Your assignment: Nothing but the records themselves, exactly as written, should appear in the reply; leave out the pictures.

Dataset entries
____________
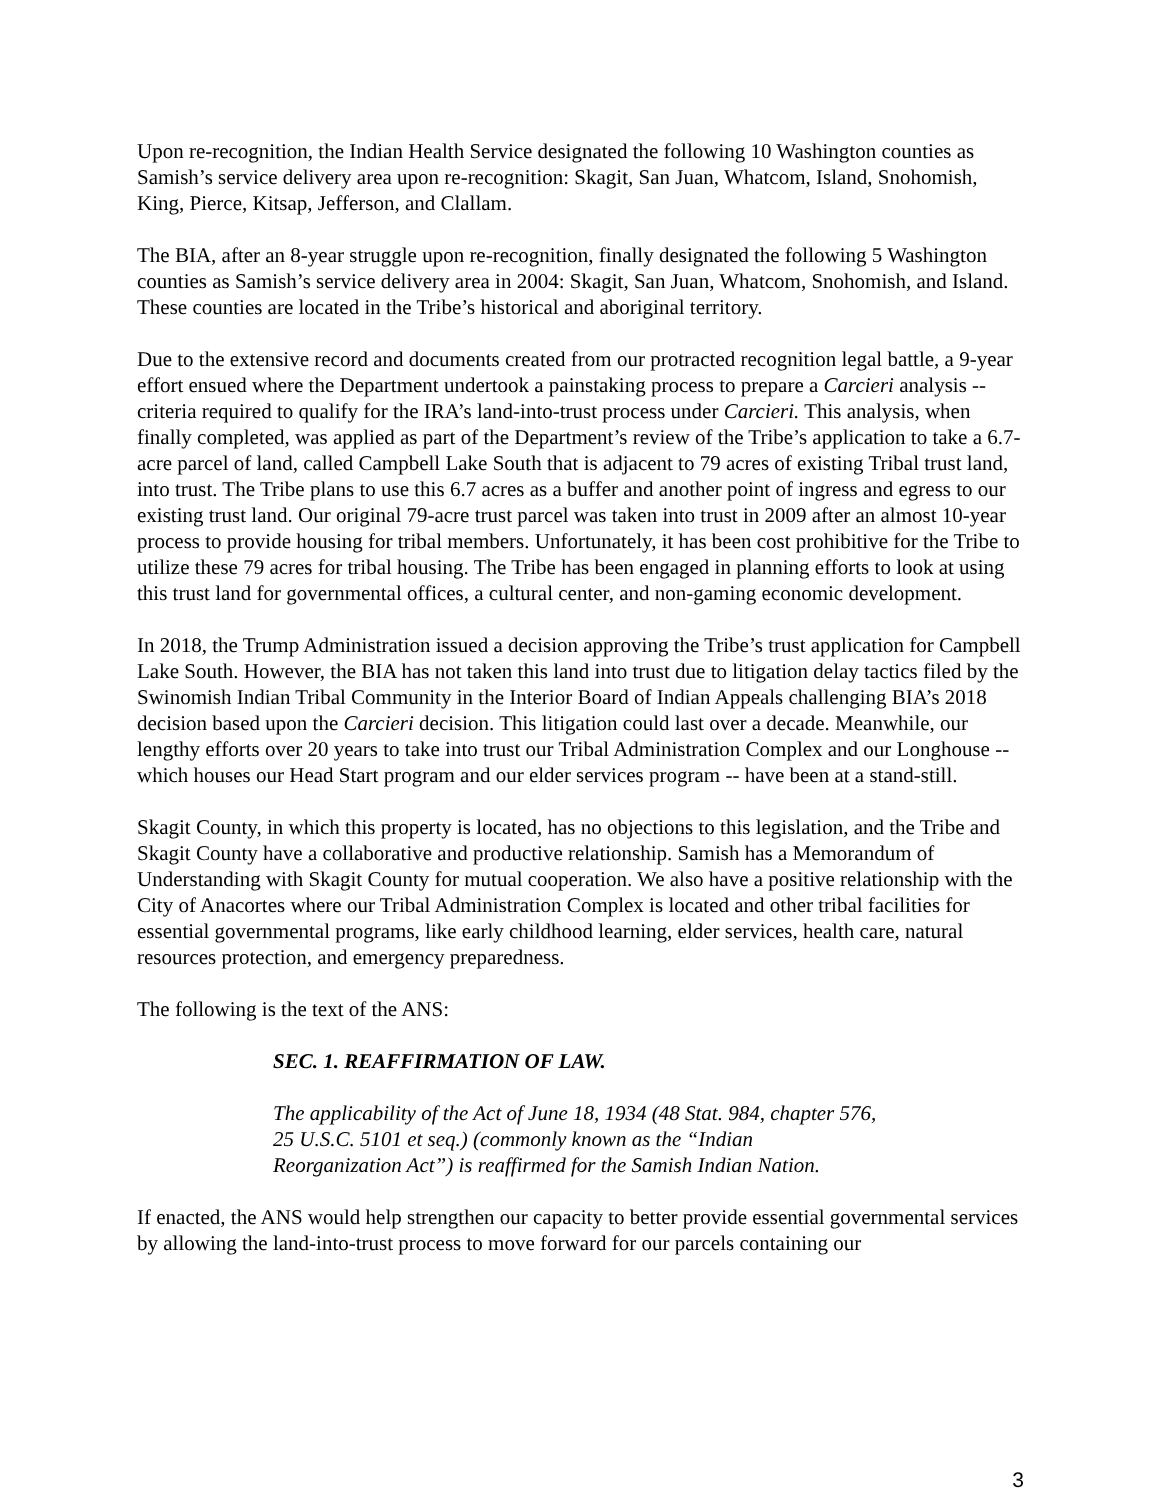Upon re-recognition, the Indian Health Service designated the following 10 Washington counties as Samish’s service delivery area upon re-recognition: Skagit, San Juan, Whatcom, Island, Snohomish, King, Pierce, Kitsap, Jefferson, and Clallam.
The BIA, after an 8-year struggle upon re-recognition, finally designated the following 5 Washington counties as Samish’s service delivery area in 2004: Skagit, San Juan, Whatcom, Snohomish, and Island. These counties are located in the Tribe’s historical and aboriginal territory.
Due to the extensive record and documents created from our protracted recognition legal battle, a 9-year effort ensued where the Department undertook a painstaking process to prepare a Carcieri analysis -- criteria required to qualify for the IRA’s land-into-trust process under Carcieri. This analysis, when finally completed, was applied as part of the Department’s review of the Tribe’s application to take a 6.7-acre parcel of land, called Campbell Lake South that is adjacent to 79 acres of existing Tribal trust land, into trust. The Tribe plans to use this 6.7 acres as a buffer and another point of ingress and egress to our existing trust land. Our original 79-acre trust parcel was taken into trust in 2009 after an almost 10-year process to provide housing for tribal members. Unfortunately, it has been cost prohibitive for the Tribe to utilize these 79 acres for tribal housing. The Tribe has been engaged in planning efforts to look at using this trust land for governmental offices, a cultural center, and non-gaming economic development.
In 2018, the Trump Administration issued a decision approving the Tribe’s trust application for Campbell Lake South. However, the BIA has not taken this land into trust due to litigation delay tactics filed by the Swinomish Indian Tribal Community in the Interior Board of Indian Appeals challenging BIA’s 2018 decision based upon the Carcieri decision. This litigation could last over a decade. Meanwhile, our lengthy efforts over 20 years to take into trust our Tribal Administration Complex and our Longhouse -- which houses our Head Start program and our elder services program -- have been at a stand-still.
Skagit County, in which this property is located, has no objections to this legislation, and the Tribe and Skagit County have a collaborative and productive relationship. Samish has a Memorandum of Understanding with Skagit County for mutual cooperation. We also have a positive relationship with the City of Anacortes where our Tribal Administration Complex is located and other tribal facilities for essential governmental programs, like early childhood learning, elder services, health care, natural resources protection, and emergency preparedness.
The following is the text of the ANS:
SEC. 1. REAFFIRMATION OF LAW.
The applicability of the Act of June 18, 1934 (48 Stat. 984, chapter 576, 25 U.S.C. 5101 et seq.) (commonly known as the “Indian Reorganization Act”) is reaffirmed for the Samish Indian Nation.
If enacted, the ANS would help strengthen our capacity to better provide essential governmental services by allowing the land-into-trust process to move forward for our parcels containing our
3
____________
Expected output:
Upon re-recognition, the Indian Health Service designated the following 10 Washington counties as Samish’s service delivery area upon re-recognition: Skagit, San Juan, Whatcom, Island, Snohomish, King, Pierce, Kitsap, Jefferson, and Clallam.
The BIA, after an 8-year struggle upon re-recognition, finally designated the following 5 Washington counties as Samish’s service delivery area in 2004: Skagit, San Juan, Whatcom, Snohomish, and Island. These counties are located in the Tribe’s historical and aboriginal territory.
Due to the extensive record and documents created from our protracted recognition legal battle, a 9-year effort ensued where the Department undertook a painstaking process to prepare a Carcieri analysis -- criteria required to qualify for the IRA’s land-into-trust process under Carcieri. This analysis, when finally completed, was applied as part of the Department’s review of the Tribe’s application to take a 6.7-acre parcel of land, called Campbell Lake South that is adjacent to 79 acres of existing Tribal trust land, into trust. The Tribe plans to use this 6.7 acres as a buffer and another point of ingress and egress to our existing trust land. Our original 79-acre trust parcel was taken into trust in 2009 after an almost 10-year process to provide housing for tribal members. Unfortunately, it has been cost prohibitive for the Tribe to utilize these 79 acres for tribal housing. The Tribe has been engaged in planning efforts to look at using this trust land for governmental offices, a cultural center, and non-gaming economic development.
In 2018, the Trump Administration issued a decision approving the Tribe’s trust application for Campbell Lake South. However, the BIA has not taken this land into trust due to litigation delay tactics filed by the Swinomish Indian Tribal Community in the Interior Board of Indian Appeals challenging BIA’s 2018 decision based upon the Carcieri decision. This litigation could last over a decade. Meanwhile, our lengthy efforts over 20 years to take into trust our Tribal Administration Complex and our Longhouse -- which houses our Head Start program and our elder services program -- have been at a stand-still.
Skagit County, in which this property is located, has no objections to this legislation, and the Tribe and Skagit County have a collaborative and productive relationship. Samish has a Memorandum of Understanding with Skagit County for mutual cooperation. We also have a positive relationship with the City of Anacortes where our Tribal Administration Complex is located and other tribal facilities for essential governmental programs, like early childhood learning, elder services, health care, natural resources protection, and emergency preparedness.
The following is the text of the ANS:
SEC. 1. REAFFIRMATION OF LAW.
The applicability of the Act of June 18, 1934 (48 Stat. 984, chapter 576, 25 U.S.C. 5101 et seq.) (commonly known as the “Indian Reorganization Act”) is reaffirmed for the Samish Indian Nation.
If enacted, the ANS would help strengthen our capacity to better provide essential governmental services by allowing the land-into-trust process to move forward for our parcels containing our
3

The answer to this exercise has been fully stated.